(Collected data entries)
● ● ●

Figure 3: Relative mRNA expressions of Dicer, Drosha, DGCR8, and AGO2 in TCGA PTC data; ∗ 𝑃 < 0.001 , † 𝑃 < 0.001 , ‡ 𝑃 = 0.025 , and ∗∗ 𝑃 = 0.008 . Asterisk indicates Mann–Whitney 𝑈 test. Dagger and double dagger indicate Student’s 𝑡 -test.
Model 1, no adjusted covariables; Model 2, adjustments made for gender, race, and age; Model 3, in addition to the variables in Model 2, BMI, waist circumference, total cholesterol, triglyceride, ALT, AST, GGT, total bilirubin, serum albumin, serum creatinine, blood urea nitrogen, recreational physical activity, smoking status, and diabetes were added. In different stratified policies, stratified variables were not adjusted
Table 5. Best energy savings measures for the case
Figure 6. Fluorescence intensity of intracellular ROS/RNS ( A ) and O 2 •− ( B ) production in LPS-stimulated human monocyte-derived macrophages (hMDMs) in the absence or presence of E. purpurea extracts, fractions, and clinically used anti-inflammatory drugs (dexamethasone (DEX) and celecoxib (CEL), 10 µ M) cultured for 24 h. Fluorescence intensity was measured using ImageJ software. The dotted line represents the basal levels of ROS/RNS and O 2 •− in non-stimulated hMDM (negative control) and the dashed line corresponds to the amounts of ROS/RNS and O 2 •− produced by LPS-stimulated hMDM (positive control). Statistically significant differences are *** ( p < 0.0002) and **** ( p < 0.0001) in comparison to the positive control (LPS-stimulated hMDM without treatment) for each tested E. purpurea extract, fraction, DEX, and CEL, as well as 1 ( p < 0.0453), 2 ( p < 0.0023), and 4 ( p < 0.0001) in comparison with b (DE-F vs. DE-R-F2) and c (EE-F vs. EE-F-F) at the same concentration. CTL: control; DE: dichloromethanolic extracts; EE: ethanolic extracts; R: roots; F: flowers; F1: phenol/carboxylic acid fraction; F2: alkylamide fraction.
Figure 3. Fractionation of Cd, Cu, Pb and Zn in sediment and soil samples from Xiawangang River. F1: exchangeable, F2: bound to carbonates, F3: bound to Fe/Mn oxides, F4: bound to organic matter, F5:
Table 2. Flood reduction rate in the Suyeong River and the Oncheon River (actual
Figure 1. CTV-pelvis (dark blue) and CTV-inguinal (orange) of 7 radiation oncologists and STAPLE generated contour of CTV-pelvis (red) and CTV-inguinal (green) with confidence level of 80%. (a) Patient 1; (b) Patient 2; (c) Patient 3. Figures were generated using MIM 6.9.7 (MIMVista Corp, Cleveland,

● ● ●

(To do) Search the records for the string "River" and return every line in which it occurs.

(Solution to this exercise)
Figure 3. Fractionation of Cd, Cu, Pb and Zn in sediment and soil samples from Xiawangang River. F1: exchangeable, F2: bound to carbonates, F3: bound to Fe/Mn oxides, F4: bound to organic matter, F5:
Table 2. Flood reduction rate in the Suyeong River and the Oncheon River (actual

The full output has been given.